No quadro Liberdade de Opinião, jornalista repercutiu inquérito da PF contra o presidente Jair Bolsonaro por prevaricação

Da CNN, em São Paulo
13 de julho de 2021 às 09:46

No quadro Liberdade de Opinião desta terça-feira (13), Sidney Rezende repercutiu o inquérito aberto pela Polícia Federal (PF) contra o presidente Jair Bolsonaro (sem partido) para apurar se houve crime de prevaricação no caso da compra da vacina Covaxin.

A investigação ocorre após os irmãos Miranda terem afirmado à CPI da Pandemia que avisaram Bolsonaro sobre supostas irregularidades no contrato do imunizante. 

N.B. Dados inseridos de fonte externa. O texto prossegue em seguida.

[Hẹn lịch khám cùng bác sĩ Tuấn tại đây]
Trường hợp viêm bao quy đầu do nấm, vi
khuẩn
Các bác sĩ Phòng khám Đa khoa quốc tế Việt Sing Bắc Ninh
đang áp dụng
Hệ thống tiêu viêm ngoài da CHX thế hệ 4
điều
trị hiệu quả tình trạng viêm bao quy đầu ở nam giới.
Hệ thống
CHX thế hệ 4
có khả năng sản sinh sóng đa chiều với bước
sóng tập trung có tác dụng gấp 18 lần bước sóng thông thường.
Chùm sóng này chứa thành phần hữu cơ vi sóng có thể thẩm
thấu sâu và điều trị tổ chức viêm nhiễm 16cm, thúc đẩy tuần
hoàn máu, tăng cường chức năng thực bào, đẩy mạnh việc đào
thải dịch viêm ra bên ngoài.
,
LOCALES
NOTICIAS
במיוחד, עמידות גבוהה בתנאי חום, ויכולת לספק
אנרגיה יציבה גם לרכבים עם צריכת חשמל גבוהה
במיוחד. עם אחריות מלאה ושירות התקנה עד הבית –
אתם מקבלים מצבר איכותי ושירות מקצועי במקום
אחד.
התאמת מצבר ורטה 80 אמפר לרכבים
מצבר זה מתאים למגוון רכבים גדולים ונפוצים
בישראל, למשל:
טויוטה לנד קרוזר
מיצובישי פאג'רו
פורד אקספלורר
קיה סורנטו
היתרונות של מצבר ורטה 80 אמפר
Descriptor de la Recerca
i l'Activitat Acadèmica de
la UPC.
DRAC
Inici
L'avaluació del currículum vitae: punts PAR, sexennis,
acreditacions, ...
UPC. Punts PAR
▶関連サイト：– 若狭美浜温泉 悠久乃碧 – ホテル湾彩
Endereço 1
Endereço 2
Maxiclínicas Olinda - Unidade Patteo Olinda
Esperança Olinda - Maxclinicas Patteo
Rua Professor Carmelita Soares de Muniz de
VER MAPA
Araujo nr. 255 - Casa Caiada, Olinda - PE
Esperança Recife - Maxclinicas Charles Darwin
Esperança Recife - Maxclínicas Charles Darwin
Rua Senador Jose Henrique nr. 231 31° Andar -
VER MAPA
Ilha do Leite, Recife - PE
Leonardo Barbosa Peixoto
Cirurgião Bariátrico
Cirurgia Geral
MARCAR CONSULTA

"[Bolsonaro] deve responder para a Polícia Federal que tomou providências e vai dizer quais foram porque há uma certa dúvida se ele teria pedido ao general [Eduardo] Pazuello, como chegou a se dizer, ou se teria pedido para o secretário-executivo [Elcio Franco] para que pudesse fazer essa investigação [no contrato da Covaxin]", afirmou Rezende.

"Isso tudo vai ficar um pouco mais claro quando ele responder para a PF. Agora, investigação na Polícia Federal não é culpabilidade de ninguém. É uma investigação, o nome é esse", disse o jornalista. "Lembrando que quando o ministro Celso de Mello, ainda ministro do Supremo, pediu explicações a ele sobre estar pressionando a PF à época do ministro Sergio Moro, aquele caso ficou parado e não significa que esse vai andar."

O Liberdade de Opinião tem a participação de Sidney Rezende e Alexandre Garcia. O quadro vai ao ar diariamente na CNN.